Teenage Mutant Ninja Aliens? Yikes
I remember a time when the only thing Michael Bay did to ruin a film was add a few too many explosions. Now he seems content ruining our favorite Saturday morning cartoons — I’m not sure how we let it come to this, but something tells me it’s all you who went to see Transformers in the theaters, just to stare at Megan Fox. Earlier today, Michael Bay caused a bit of a stir when he let slip that his upcoming Teenage Mutant Ninja Turtles film wouldn’t feature any mutants, but rather aliens. Yeah, that’s right, he actually said they’d be from an alien race, so let me ask — was sitting through three of films starring Shia LaBeouf really worth this?
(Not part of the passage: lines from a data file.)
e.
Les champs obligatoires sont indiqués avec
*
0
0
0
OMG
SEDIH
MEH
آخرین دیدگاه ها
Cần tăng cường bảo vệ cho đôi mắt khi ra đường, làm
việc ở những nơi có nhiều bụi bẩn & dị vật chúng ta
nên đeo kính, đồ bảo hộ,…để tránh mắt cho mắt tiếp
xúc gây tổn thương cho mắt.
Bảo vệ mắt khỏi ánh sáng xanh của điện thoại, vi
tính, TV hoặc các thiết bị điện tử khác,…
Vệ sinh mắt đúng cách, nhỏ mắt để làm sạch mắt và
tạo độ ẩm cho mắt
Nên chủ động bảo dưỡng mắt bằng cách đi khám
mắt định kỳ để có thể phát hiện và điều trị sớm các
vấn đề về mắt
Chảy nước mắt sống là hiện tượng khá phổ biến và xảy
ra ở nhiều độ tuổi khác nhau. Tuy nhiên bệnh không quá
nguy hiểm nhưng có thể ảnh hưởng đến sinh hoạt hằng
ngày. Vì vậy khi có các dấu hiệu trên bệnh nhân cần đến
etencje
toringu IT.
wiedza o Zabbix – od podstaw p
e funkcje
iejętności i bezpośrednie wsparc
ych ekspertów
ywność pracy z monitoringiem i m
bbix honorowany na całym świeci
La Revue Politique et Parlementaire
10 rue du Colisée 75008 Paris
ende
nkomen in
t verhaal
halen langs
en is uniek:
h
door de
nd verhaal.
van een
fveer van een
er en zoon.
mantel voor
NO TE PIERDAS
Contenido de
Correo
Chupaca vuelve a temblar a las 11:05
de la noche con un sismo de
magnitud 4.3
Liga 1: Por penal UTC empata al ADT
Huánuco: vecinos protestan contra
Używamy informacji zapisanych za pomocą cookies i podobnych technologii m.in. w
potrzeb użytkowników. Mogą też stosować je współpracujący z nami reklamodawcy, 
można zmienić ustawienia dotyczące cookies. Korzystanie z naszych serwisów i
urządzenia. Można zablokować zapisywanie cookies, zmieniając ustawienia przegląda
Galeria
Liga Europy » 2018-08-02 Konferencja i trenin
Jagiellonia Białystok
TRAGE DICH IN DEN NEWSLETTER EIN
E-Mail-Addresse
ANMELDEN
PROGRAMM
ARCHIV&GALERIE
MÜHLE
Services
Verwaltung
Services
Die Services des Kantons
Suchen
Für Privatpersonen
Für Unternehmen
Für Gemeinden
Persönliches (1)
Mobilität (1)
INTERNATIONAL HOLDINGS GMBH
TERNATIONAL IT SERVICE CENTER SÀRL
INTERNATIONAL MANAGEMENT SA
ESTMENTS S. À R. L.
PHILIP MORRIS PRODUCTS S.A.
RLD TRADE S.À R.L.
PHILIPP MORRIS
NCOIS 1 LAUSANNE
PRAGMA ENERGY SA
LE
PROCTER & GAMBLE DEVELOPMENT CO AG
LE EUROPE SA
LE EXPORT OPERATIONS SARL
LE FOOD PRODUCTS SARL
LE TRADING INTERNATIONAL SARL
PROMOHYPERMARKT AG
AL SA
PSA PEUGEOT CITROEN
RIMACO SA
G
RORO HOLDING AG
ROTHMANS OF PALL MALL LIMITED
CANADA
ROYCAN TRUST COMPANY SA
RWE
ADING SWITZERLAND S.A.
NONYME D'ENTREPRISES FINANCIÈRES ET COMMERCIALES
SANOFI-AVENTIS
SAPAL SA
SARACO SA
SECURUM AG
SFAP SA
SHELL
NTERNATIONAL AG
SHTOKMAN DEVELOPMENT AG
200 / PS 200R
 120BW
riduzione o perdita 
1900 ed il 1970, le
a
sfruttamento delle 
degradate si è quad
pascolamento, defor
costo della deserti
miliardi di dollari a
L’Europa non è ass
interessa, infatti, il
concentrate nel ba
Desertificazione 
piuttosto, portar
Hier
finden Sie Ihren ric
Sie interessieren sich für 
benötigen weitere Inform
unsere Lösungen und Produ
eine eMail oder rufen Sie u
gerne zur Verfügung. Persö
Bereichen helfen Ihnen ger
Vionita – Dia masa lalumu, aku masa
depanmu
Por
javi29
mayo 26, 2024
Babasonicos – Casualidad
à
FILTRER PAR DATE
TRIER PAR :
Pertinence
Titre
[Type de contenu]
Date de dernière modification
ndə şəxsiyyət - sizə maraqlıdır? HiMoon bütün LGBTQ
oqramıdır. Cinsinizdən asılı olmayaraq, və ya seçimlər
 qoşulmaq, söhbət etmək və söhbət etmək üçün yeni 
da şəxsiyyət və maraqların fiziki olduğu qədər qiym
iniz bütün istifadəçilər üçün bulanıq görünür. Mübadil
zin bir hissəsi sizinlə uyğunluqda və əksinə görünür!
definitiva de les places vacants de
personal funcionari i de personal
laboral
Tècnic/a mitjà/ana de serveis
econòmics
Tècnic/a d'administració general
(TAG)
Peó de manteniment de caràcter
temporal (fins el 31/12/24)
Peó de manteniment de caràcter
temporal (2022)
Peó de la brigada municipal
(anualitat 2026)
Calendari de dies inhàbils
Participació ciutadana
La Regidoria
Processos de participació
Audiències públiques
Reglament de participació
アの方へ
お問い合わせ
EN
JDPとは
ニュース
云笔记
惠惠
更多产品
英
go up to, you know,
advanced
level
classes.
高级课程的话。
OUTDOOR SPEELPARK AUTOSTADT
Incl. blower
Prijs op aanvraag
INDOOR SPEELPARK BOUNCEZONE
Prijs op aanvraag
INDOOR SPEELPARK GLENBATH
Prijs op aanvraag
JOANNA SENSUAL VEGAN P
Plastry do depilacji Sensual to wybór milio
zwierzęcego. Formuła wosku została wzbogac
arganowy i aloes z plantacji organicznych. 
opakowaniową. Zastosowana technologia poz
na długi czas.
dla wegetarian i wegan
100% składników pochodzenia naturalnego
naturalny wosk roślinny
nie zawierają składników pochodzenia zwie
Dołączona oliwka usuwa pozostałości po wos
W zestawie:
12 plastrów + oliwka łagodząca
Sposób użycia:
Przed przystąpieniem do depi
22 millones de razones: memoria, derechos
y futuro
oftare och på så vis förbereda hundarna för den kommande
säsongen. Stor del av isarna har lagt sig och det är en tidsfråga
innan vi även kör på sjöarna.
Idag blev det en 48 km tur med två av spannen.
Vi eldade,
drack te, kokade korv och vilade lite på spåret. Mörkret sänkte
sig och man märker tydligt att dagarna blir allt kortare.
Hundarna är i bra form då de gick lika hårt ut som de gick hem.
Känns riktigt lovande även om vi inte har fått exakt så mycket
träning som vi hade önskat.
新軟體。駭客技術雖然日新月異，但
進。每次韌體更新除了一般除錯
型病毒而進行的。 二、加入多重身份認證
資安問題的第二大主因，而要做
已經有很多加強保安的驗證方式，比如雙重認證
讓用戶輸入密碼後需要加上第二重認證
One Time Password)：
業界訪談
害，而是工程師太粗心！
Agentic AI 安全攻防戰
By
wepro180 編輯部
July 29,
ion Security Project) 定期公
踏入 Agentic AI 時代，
Here’s the actual statement from the presentation:
“When you see this movie, kids will believe one day that these turtles do exist, when we’re done with this movie. These turtles are from an alien race, and they are going to be tough, edgy, funny and completely loveable.”
Who knows what he really meant by that, but lets hope he just misspoke about aliens. It’s one thing to let Vanilla Ice rap about ninjas, but retconning and rebooting the entire series is taking it a bit too far, don’t you think? Next thing you know, you’ll be having arguments with your kids or nephews about the origins of splinter, or explaining to them why the film differs so much from the comics. Who even knows if Bay intends on stopping there. The film won’t even hit theaters until Christmas 2013, but I don’t intend to find out.